I wrote about some work I’ve been doing on the Waypoint Generator in Rants and Revelations » Getting there, still some collateral damage. In that, I said I wanted to do some more testing. Well, I did. I reloaded the entire DAFIF dataset. The test took 4 straight days to run, and that’s not including losing a day or so when my router lost its mind. And what this test told me is that the new algorithm for eliminating duplicate points is overzealous.
For instance, it classified two Canadian airports, CYEE Midland/Huronia and CNL8 Wyevale/Boker Field, as being the same. They’re actually nearly two nautical miles apart.
I was calling points the same if the types matched and they’re within 0.05 degrees latitude and 0.05 degrees longitude of each other. Unfortunately that is just about 3 nautical miles in the north/south direction, which this test has shown is too wide a net.
The problem is that I want to spot duplicates when a waypoint changes id, AND when they update the coordinates. I’ve seen places where they’ve updated the coordinates by half a degree, especially in the case of user-entered data.

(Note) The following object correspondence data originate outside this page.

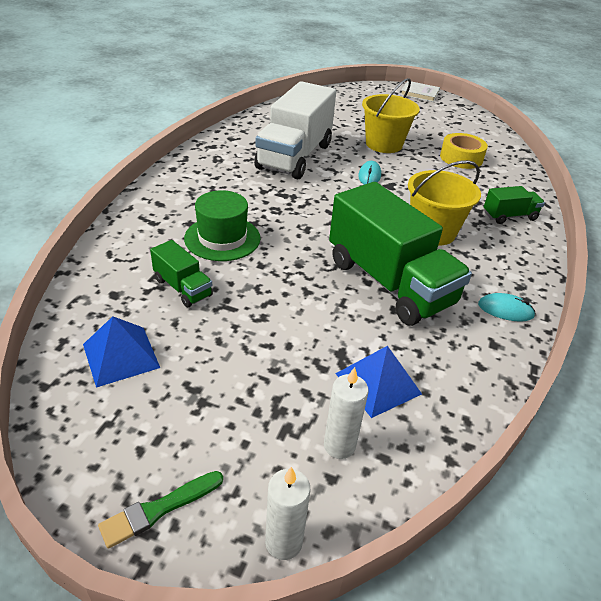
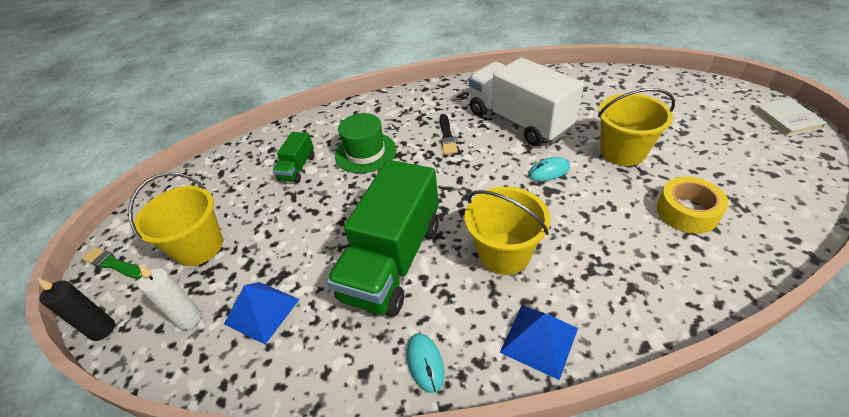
camera: 65 degrees right, 5 degrees up
blue pyramid [83,316,160,388] -> blue pyramid moved to [500,305,578,380]
white truck [254,81,336,179] -> white truck turned 60 degrees clockwise [469,57,584,146]
white candle [265,467,310,560] -> black candle [37,278,115,341]
green truck [484,186,545,224] -> none
none -> yellow bucket [128,172,223,266]
none -> black brush [440,114,458,154]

I think what I’m going to have to do is trust that the coordinates aren’t going to change a whole bunch at the same time the id changes. So what I’ll do is call something a duplicate if it’s within 0.05 degrees if the ids match, but within 0.01 degrees if the ids don’t match. That’s less than a nautical mile, and it would be pretty odd to find two airports within a nautical mile of each other. (A lot less odd to find heliports or reporting points, unfortunately.)
Damn, this means another multi-day test run, unfortunately.